Observations are numerated from 1 to the total number of observations

Variable

Each item of information for each subject in a dataset.

Vaccination against the third dose of DTP

Variable name

The name given to the variable, which is used for data management and analyses.

DTP3, hi8, im

Variable label

A free text to explain the information contained in variable.

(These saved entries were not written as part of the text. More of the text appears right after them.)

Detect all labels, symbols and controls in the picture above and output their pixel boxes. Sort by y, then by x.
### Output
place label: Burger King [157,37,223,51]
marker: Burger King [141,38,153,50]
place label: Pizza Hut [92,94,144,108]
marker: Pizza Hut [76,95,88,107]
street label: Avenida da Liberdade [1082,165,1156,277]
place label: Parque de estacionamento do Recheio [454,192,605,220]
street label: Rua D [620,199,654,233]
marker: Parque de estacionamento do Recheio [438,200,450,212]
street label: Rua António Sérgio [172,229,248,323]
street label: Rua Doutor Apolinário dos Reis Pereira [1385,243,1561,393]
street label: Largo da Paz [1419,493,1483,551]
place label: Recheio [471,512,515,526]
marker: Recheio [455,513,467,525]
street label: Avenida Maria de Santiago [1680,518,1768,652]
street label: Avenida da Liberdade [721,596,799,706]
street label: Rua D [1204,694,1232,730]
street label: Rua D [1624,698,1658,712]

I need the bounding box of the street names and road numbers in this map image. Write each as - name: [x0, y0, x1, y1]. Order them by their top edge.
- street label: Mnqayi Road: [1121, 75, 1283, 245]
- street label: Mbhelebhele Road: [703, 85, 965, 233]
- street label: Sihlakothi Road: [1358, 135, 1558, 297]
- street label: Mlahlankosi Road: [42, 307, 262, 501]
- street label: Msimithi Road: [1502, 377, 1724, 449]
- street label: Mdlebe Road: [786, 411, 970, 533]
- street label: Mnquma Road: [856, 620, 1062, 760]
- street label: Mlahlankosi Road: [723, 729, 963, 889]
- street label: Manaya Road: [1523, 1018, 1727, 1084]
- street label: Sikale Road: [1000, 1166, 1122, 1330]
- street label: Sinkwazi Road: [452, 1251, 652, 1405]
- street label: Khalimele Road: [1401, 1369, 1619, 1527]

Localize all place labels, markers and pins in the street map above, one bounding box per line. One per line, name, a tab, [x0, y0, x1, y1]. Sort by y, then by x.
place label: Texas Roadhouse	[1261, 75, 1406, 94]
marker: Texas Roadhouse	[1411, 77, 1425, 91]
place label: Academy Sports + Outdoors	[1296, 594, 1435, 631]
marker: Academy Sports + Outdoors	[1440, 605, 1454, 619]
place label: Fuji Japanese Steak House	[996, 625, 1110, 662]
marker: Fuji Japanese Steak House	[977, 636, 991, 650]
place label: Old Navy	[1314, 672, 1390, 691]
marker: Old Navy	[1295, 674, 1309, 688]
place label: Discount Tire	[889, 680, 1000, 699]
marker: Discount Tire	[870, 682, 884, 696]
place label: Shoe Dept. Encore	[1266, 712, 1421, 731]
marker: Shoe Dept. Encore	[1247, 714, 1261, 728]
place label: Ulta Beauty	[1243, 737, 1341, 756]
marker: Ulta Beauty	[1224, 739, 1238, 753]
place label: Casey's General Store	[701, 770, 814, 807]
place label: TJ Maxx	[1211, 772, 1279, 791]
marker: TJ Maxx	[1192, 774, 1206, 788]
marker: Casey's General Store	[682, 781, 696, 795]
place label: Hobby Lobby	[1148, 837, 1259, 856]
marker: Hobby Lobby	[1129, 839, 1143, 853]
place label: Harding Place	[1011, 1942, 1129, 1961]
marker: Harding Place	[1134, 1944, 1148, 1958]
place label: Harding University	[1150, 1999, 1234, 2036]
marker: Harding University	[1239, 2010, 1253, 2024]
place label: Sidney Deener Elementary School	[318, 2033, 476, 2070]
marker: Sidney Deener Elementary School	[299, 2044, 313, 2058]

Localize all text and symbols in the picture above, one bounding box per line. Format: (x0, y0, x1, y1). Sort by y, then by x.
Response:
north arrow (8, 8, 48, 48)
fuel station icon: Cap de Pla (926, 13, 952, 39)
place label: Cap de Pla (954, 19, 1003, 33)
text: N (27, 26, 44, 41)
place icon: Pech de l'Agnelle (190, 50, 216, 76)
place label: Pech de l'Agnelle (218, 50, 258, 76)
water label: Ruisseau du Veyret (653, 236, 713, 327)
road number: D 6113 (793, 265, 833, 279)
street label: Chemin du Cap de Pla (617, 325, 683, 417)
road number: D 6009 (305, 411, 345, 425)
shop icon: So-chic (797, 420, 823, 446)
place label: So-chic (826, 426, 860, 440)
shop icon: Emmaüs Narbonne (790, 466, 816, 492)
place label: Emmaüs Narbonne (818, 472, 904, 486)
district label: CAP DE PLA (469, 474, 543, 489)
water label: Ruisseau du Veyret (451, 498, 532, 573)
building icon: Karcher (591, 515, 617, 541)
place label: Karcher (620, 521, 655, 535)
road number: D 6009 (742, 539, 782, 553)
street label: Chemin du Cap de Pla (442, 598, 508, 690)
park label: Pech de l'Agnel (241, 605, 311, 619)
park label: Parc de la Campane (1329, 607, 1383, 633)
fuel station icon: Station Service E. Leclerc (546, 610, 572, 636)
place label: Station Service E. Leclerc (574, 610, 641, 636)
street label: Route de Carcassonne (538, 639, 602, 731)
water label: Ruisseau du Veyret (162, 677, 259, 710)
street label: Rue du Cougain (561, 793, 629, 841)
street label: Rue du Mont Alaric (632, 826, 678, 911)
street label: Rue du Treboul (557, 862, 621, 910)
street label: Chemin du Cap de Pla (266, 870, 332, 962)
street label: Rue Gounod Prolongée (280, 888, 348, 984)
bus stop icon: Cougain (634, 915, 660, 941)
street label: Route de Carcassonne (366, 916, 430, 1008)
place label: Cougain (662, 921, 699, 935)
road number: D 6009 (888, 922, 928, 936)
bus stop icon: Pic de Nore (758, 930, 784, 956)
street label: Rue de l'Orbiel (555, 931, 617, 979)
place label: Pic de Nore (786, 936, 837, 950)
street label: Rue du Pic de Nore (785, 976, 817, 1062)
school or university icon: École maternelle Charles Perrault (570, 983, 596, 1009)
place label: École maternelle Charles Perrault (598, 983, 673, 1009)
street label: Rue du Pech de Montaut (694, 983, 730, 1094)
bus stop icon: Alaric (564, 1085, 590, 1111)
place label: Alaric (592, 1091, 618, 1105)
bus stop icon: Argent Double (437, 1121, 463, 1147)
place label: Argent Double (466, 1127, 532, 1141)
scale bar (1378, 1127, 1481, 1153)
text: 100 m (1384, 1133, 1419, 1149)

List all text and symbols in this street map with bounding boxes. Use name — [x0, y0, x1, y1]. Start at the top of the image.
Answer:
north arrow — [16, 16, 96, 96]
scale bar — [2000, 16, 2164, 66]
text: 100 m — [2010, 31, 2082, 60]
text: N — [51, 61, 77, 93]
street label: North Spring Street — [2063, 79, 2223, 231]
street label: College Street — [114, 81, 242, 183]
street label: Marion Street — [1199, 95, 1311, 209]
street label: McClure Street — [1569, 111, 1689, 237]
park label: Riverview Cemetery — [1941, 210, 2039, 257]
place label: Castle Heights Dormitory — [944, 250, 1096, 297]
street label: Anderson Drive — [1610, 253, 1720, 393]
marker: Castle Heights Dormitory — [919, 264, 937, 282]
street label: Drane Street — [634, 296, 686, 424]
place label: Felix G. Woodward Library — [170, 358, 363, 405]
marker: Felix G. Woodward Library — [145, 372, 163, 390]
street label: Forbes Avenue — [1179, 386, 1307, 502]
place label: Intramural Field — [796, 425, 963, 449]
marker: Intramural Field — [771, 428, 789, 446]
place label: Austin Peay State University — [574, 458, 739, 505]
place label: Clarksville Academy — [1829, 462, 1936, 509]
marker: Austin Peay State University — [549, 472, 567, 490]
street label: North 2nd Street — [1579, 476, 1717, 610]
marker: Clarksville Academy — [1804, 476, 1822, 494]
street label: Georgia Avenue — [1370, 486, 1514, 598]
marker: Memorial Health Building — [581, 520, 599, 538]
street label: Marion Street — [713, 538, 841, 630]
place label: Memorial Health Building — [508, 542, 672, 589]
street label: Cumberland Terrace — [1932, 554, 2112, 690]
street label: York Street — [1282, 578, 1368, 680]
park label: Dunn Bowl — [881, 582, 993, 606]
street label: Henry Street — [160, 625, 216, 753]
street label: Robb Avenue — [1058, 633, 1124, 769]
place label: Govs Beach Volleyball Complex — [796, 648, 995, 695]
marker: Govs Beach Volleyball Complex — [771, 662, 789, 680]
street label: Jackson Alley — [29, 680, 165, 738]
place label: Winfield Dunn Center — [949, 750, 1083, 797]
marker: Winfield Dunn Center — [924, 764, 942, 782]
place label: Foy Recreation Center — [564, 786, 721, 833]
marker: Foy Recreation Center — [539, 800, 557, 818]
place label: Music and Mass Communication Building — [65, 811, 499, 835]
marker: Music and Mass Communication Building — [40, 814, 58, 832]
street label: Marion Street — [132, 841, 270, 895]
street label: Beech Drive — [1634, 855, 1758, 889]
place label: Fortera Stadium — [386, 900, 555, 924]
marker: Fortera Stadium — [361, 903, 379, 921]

'DTP3 vaccination status of the child'

Variables of interest

Variables defined by the user, which are to be included in the analyses, and which have to be searched for in the datasets

'DTP3', if the vaccination status of the third DTP dose will be used in the analyses

Candidate variables

Existing variables in the datasets (e.g. surveys) which need to be renamed to the names of the variables of interest to become harmonised

'im8', 'im15'... (these are variables pointing at the vaccination status of the third DTP dose)

Value

The numerical, logical, date, time or string information for a given variable in an observation.

1, 2, 9

Value label

Text label attached to each possible value of variable (in a categorical variable or certain values of non-categorical variables).

1: not vaccinated

2: vaccinated

9: unknown

[Commands] (*)

Terms and expressions used in Stata to undertake data management or analytical actions.

[display], [regress], [lookfor], [codebook]

Do, do file

Files in text format that store commands and that Stata can execute in sequence.

Start.do

'Current'

The term current (applied to variables or datasets) indicates the variables being considered in a programme at run time or the datasets loaded in memory.

No example

  1. (*) Stata commands are written in brackets all throughout this article.